Content starts

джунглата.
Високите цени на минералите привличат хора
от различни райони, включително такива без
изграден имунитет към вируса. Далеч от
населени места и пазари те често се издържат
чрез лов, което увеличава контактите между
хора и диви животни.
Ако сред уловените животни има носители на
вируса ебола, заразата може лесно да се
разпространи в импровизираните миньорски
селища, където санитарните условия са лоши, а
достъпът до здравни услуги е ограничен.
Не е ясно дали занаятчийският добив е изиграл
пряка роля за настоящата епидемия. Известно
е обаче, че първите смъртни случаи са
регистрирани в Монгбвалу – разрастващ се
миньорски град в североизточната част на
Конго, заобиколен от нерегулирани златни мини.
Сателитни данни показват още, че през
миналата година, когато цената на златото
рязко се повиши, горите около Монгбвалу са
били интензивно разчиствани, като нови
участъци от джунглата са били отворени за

Content ends

_PROBLEM TO SOLVE:_ Out of the material above, select every line that holds the string "Монгбвалу".

_OUTPUT FOR THIS EXERCISE:_
регистрирани в Монгбвалу – разрастващ се
рязко се повиши, горите около Монгбвалу са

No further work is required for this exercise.